Records contained in a dataset
********

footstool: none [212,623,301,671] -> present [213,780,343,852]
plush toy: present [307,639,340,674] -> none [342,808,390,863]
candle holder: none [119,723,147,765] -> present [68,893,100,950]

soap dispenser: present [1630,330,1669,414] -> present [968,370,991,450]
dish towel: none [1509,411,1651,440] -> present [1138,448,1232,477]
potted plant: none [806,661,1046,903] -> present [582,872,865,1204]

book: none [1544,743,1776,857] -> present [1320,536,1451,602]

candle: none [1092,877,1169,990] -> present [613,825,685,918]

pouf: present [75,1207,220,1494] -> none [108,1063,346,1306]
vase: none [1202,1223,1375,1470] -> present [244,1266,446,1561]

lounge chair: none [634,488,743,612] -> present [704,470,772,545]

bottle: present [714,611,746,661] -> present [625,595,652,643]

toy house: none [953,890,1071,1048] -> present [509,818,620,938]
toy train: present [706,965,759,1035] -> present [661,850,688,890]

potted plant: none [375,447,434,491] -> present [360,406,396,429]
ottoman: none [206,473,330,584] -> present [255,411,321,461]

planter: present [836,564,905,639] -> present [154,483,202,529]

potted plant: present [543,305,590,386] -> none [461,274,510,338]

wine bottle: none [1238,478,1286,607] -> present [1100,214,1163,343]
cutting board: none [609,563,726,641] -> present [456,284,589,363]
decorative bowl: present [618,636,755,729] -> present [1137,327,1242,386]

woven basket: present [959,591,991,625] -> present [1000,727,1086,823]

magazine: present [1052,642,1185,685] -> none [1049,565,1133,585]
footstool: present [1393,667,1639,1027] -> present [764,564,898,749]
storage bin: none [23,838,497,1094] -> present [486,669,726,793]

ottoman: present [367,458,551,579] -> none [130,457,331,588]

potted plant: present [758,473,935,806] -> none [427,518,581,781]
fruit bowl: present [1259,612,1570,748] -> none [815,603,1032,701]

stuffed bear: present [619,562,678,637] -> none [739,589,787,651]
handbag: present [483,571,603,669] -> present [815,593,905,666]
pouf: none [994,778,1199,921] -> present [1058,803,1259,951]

********

== WHAT NEEDS TO BE DONE ==
The data above should be returned in full, exactly as written.

== WRITTEN SOLUTION ==
footstool: none [212,623,301,671] -> present [213,780,343,852]
plush toy: present [307,639,340,674] -> none [342,808,390,863]
candle holder: none [119,723,147,765] -> present [68,893,100,950]

soap dispenser: present [1630,330,1669,414] -> present [968,370,991,450]
dish towel: none [1509,411,1651,440] -> present [1138,448,1232,477]
potted plant: none [806,661,1046,903] -> present [582,872,865,1204]

book: none [1544,743,1776,857] -> present [1320,536,1451,602]

candle: none [1092,877,1169,990] -> present [613,825,685,918]

pouf: present [75,1207,220,1494] -> none [108,1063,346,1306]
vase: none [1202,1223,1375,1470] -> present [244,1266,446,1561]

lounge chair: none [634,488,743,612] -> present [704,470,772,545]

bottle: present [714,611,746,661] -> present [625,595,652,643]

toy house: none [953,890,1071,1048] -> present [509,818,620,938]
toy train: present [706,965,759,1035] -> present [661,850,688,890]

potted plant: none [375,447,434,491] -> present [360,406,396,429]
ottoman: none [206,473,330,584] -> present [255,411,321,461]

planter: present [836,564,905,639] -> present [154,483,202,529]

potted plant: present [543,305,590,386] -> none [461,274,510,338]

wine bottle: none [1238,478,1286,607] -> present [1100,214,1163,343]
cutting board: none [609,563,726,641] -> present [456,284,589,363]
decorative bowl: present [618,636,755,729] -> present [1137,327,1242,386]

woven basket: present [959,591,991,625] -> present [1000,727,1086,823]

magazine: present [1052,642,1185,685] -> none [1049,565,1133,585]
footstool: present [1393,667,1639,1027] -> present [764,564,898,749]
storage bin: none [23,838,497,1094] -> present [486,669,726,793]

ottoman: present [367,458,551,579] -> none [130,457,331,588]

potted plant: present [758,473,935,806] -> none [427,518,581,781]
fruit bowl: present [1259,612,1570,748] -> none [815,603,1032,701]

stuffed bear: present [619,562,678,637] -> none [739,589,787,651]
handbag: present [483,571,603,669] -> present [815,593,905,666]
pouf: none [994,778,1199,921] -> present [1058,803,1259,951]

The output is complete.